Top of SOURCE MATERIAL
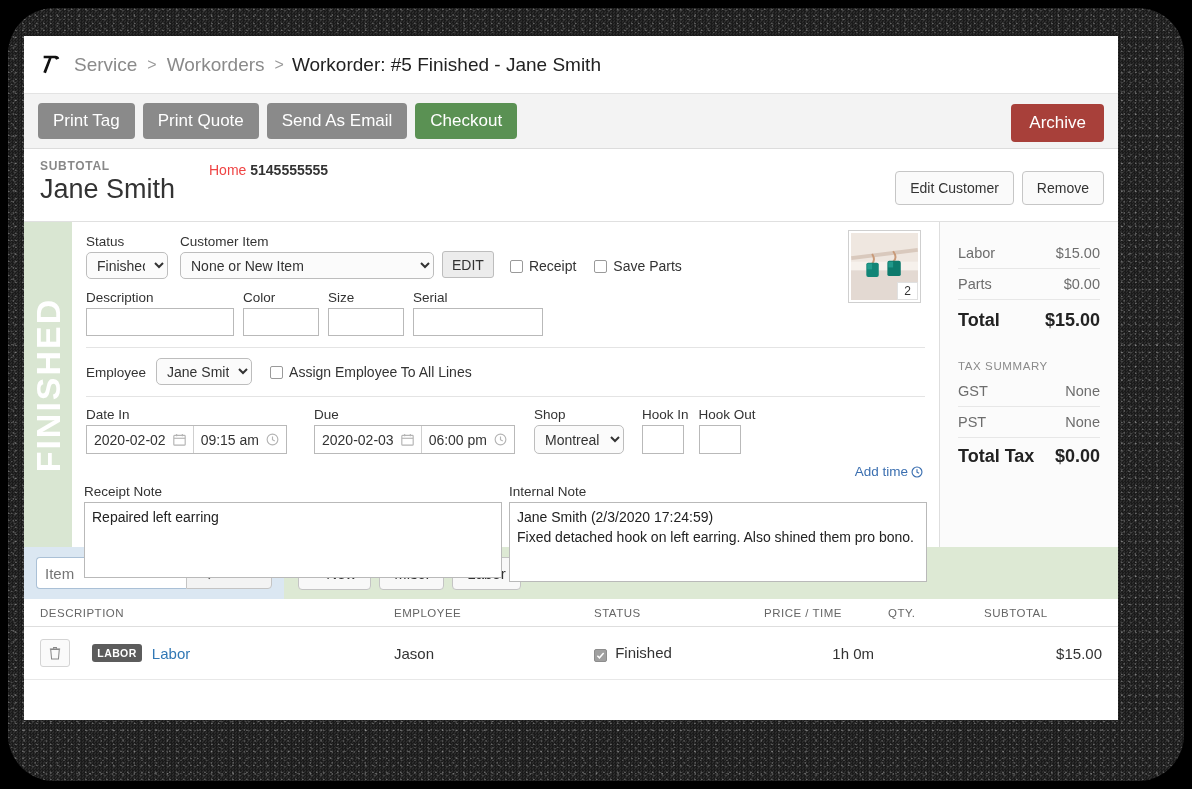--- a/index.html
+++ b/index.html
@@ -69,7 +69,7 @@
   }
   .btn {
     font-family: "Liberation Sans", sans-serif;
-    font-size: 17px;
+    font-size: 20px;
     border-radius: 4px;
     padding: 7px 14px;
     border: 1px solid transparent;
Bottom of SOURCE MATERIAL
# AIM OF THE TASK
Everything from the line that contains "-69,7 +69,7 @@" through the final line of the listing is to be restated word for word, and nothing more.

# EXERCISE ANSWER
@@ -69,7 +69,7 @@
   }
   .btn {
     font-family: "Liberation Sans", sans-serif;
-    font-size: 17px;
+    font-size: 20px;
     border-radius: 4px;
     padding: 7px 14px;
     border: 1px solid transparent;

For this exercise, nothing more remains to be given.